AIM OF THE EXERCISE: Could you lay out the text of each of the entries below as a JSON list of strings, one string per line, with blank lines left out?

STUDY MATERIAL:
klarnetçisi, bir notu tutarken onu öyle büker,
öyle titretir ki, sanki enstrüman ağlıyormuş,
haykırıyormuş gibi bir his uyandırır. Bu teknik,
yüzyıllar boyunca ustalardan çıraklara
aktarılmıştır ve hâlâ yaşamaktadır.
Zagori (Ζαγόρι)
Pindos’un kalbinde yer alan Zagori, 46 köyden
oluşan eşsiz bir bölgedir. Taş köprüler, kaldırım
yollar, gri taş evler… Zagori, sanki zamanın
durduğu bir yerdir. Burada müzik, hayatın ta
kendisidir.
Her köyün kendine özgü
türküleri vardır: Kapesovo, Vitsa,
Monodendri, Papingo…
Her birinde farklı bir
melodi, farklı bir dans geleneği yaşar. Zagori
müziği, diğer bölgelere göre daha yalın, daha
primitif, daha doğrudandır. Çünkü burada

TASK ANSWER:
[
  "klarnetçisi, bir notu tutarken onu öyle büker,",
  "öyle titretir ki, sanki enstrüman ağlıyormuş,",
  "haykırıyormuş gibi bir his uyandırır. Bu teknik,",
  "yüzyıllar boyunca ustalardan çıraklara",
  "aktarılmıştır ve hâlâ yaşamaktadır.",
  "Zagori (Ζαγόρι)",
  "Pindos’un kalbinde yer alan Zagori, 46 köyden",
  "oluşan eşsiz bir bölgedir. Taş köprüler, kaldırım",
  "yollar, gri taş evler… Zagori, sanki zamanın",
  "durduğu bir yerdir. Burada müzik, hayatın ta",
  "kendisidir.",
  "Her köyün kendine özgü",
  "türküleri vardır: Kapesovo, Vitsa,",
  "Monodendri, Papingo…",
  "Her birinde farklı bir",
  "melodi, farklı bir dans geleneği yaşar. Zagori",
  "müziği, diğer bölgelere göre daha yalın, daha",
  "primitif, daha doğrudandır. Çünkü burada"
]